A -10 nC charged particle has a velocity v=3i+4j+5k ms-1 as it enters a magnetic field B=10000Tj. Calculate the force vector on the charge. What electric field intensity is required so that the velocity of the charged particle remains constant?
To calculate the force on the charged particle, we can use the equation for the magnetic force on a moving charged particle:
F = q * (v x B)
Where F is the force vector, q is the charge of the particle, v is the velocity vector, and B is the magnetic field vector.
In this case, the charge of the particle is -10 nC, which is equivalent to -10 x 10^-9 C. The velocity vector is given as v = 3i + 4j + 5k m/s, and the magnetic field vector is B = 10000 Tj.
First, let's calculate the vector cross product v x B:
v x B = (3i + 4j + 5k) x (0i + 10000j + 0k)
= (4 * 0 - 5 * 10000)i + (5 * 0 - 3 * 0)j + (3 * 10000 - 4 * 0)k
= -50000i + 0j + 30000k
Now, substitute the values into the equation for the force:
F = (-10 x 10^-9 C) * (-50000i + 0j + 30000k)

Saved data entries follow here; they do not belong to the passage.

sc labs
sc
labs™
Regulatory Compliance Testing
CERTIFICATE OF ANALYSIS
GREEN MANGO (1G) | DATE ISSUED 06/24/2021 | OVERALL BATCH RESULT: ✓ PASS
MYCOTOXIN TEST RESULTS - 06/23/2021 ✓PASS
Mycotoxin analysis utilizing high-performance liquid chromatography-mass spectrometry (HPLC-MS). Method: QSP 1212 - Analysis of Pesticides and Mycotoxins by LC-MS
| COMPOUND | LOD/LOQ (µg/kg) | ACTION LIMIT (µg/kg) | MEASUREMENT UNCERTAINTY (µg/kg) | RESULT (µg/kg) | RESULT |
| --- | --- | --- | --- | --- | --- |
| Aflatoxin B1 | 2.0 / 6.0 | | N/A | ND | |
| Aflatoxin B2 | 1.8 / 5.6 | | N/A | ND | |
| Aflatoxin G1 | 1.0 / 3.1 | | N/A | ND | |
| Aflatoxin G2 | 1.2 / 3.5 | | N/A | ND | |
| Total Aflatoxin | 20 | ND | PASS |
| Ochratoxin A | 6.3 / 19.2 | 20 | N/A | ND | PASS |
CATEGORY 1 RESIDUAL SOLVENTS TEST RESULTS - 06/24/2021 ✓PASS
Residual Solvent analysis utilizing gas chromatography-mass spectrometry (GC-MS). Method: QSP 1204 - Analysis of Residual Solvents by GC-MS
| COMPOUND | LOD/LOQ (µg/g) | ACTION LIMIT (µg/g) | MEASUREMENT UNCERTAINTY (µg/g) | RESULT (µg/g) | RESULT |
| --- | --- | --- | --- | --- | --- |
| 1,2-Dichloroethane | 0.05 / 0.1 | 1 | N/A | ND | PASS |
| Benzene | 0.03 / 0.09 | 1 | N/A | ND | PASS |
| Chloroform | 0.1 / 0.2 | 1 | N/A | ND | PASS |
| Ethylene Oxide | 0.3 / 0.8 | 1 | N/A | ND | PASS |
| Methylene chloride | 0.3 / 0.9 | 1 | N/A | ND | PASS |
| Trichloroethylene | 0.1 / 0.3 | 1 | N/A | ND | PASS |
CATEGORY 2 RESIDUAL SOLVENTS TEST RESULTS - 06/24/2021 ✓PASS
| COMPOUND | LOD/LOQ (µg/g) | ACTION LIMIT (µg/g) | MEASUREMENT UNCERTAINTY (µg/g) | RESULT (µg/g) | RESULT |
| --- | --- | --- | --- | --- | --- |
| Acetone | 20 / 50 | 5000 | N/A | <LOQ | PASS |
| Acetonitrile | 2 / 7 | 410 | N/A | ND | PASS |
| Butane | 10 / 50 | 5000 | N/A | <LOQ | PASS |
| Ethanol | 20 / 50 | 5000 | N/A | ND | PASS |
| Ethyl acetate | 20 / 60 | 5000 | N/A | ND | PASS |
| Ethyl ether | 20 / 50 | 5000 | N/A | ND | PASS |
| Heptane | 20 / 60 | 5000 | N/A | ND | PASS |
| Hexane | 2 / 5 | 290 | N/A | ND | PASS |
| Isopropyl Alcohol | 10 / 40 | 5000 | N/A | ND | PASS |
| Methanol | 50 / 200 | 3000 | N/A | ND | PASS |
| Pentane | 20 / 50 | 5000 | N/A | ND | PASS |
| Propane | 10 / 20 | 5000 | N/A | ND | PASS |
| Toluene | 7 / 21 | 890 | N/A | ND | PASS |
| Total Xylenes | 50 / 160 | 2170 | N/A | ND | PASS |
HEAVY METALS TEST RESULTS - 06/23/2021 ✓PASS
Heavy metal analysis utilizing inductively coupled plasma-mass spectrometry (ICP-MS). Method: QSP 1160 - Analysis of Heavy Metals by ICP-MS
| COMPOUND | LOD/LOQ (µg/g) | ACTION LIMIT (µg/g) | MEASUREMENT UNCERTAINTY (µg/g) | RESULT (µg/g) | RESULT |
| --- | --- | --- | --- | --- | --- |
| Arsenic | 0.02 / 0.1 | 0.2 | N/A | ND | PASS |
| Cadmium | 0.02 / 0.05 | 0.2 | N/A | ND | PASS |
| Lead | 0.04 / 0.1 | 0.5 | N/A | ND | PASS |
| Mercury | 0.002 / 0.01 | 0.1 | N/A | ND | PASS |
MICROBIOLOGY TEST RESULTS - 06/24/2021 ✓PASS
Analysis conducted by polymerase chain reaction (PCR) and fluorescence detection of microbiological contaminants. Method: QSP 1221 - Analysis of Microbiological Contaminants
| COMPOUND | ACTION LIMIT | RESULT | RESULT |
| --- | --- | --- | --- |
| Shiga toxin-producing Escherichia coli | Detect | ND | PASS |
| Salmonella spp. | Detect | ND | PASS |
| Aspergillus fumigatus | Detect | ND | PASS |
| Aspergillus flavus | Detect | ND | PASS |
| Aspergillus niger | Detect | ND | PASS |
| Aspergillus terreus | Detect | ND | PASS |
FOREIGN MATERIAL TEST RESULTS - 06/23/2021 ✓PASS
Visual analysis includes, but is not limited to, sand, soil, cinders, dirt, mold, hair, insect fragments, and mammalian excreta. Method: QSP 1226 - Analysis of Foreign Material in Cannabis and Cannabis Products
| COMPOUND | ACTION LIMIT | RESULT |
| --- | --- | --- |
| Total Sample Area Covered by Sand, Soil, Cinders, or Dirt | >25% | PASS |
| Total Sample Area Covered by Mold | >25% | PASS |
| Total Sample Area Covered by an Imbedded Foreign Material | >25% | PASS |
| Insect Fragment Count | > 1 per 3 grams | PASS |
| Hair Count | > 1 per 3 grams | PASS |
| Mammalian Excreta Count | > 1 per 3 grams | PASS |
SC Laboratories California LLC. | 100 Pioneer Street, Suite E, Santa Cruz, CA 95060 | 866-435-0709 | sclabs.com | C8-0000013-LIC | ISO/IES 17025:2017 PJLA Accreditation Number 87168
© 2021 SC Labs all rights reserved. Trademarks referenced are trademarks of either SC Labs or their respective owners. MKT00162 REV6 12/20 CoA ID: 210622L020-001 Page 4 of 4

= 500 x 10^-6i + 0j - 300 x 10^-6k
So, the force vector on the charged particle is F = 500 x 10^-6i + 0j - 300 x 10^-6k N.
Now, to find the electric field intensity required to keep the velocity of the charged particle constant, we can equate the magnetic force to the electric force:
F = q * E
Where E is the electric field vector.
In this case, the electric field would need to cancel out the magnetic force to keep the velocity constant. Since the magnetic force only has a z-component, the electric field should also have a z-component to balance it out.
Therefore, the electric field intensity required would be E = 300 x 10^-6k V/m.
Note that in real-life scenarios, it is not always possible to cancel out the magnetic force entirely, so this is an idealized case.